Он не объяснил, почему истолковал это знамение именно так. Но мои вассалы – они тоже прослезились – поддержали Го.

Ведите нас в бой! Мы умрем лицом к врагу, как и подобает истинным воинам!

Никто не сравнится с кавалеристами клана Окумити! Мы разобьем их!

Вот так и случилось, что в тот самый день я повел оставшихся самураев нашего клана – а было их сто двадцать один – против пятитысячной армии Ходзё.

Моя мать, улыбаясь сквозь слезы, пожелала мне счастливого пути и сказала:

Когда ты вернешься, пусть на мече твоем будет кровь наших самонадеянных врагов.

Старшим из моих выживших вассалов был Рёдзи. Он хотел, чтобы завтра утром, на рассвете, мы атаковали боевой строй наших врагов. Нам предстояло пересечь открытое поле под градом стрел, схватиться с кавалеристами, вдесятеро превышающих нас численностью, а потом встретиться с копьями и пиками трех тысяч пехотинцев. И лишь пробившись через их ряды, мы получили бы возможность атаковать и убить трусливых командиров Ходзё.

Я сказал:

Сегодня враги заночуют в лесу Мурото. Это место, полное призраков, всегда пугало меня. Возможно, оно напугает и их.

Го потрясенно уставился на меня.

Молодой господин дал нам ключ к победе! – сказал он.

Мы спрятались в тени. Враги были уверены в себе; они уже считали себя победителями, а потому пили и пировали всю ночь напролет. А в самый темный час перед рассветом, когда врагов наших сморил пьяный сон, мы тайком пробрались в их лагерь, вошли в шатры военачальников и быстро обезглавили их.

А потом мы выпустили в середину пьяной толпы горящие стрелы, стеная и завывая при этом, словно призраки, явившиеся из страны мертвых.

Враги бросились за приказами – и увидели, что головы их командиров насажены на окровавленные рукояти их собственных мечей; мы воткнули мечи в землю, предварительно сломав клинки.

Тогда вражеская армия впала в панику и, превратившись в толпу, бросилась наутек. Но на берегу их сотнями били наши лучники. А в лесах, которые мы столь хорошо знали, наши мечи тысячами снимали вражеские головы с плеч. По милости судьбы, в то утро с океана пришел густой туман, и навел на врагов еще большее смятение и страх. На следующий вечер, покидая лес Мурото, мы оставили позади три тысячи сто шестьдесят вражеских голов; они свисали с копий, словно перезревшие плоды, или болтались на хвостах и гривах обезумевших от запаха крови лошадей. В тот день на побережье обрушился шторм, и на волнах покачивались мертвые тела.

Следующей весной господин Бэндэн и господин Хикари, правители двух ближайших владений, согласились выступить вместе с нами против наших общих врагов. Наше войско состояло из трех тысяч самураев и семи тысяч пехотинцев. На нашем знамени изображен был воробей, уворачивающийся от стрел, что летели в него с четырех сторон.
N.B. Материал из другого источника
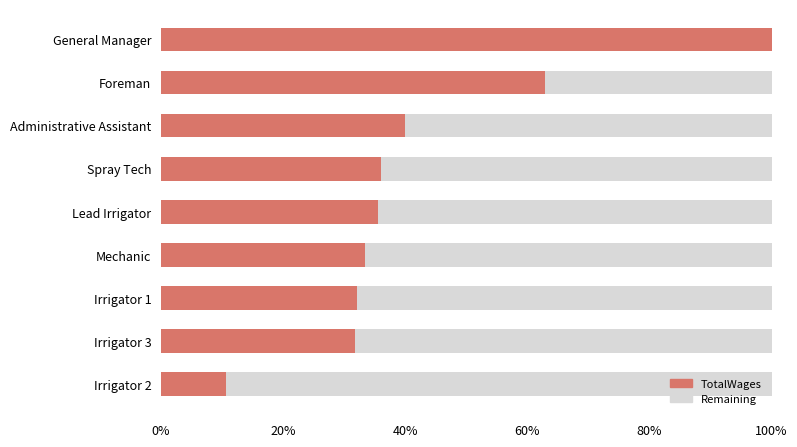

Reading left to right, transcribe all the data shown in this chart.

1.0	0.6	0.4	0.4	0.4	0.3	0.3	0.3	0.1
Когда наше войско проходило мимо леса Мурото, над местом прошлогодней бойни взметнулась туча воробьев. Господин Бэндэн и господин Хикари тут же спешились и преклонили колени у копыт моего коня. Это второе знамение побудило их признать меня своим сеньором и повелителем. Вот так я Окумити-но ками Хиронобу, был возведен в княжеское достоинство. Мне тогда еще не успело исполниться семи лет.

Так началось возвышение нашего клана, Окумити, и нашего родового владения, Акаоки.

Те, кто придет за мною следом, – внимательно изучайте тайные свитки нашего клана, слова мудрости, истории и пророчеств, записанные кровью ваших предков. С должным радением продолжайте начатое мною.

Пусть все боги и будды десяти тысяч небес улыбаются тем, кто укрепляет наше княжество!

Пусть все призраки и демоны десяти тысяч преисподен вечно преследуют тех, кто не сумеет поддерживать нашу честь на должной высоте!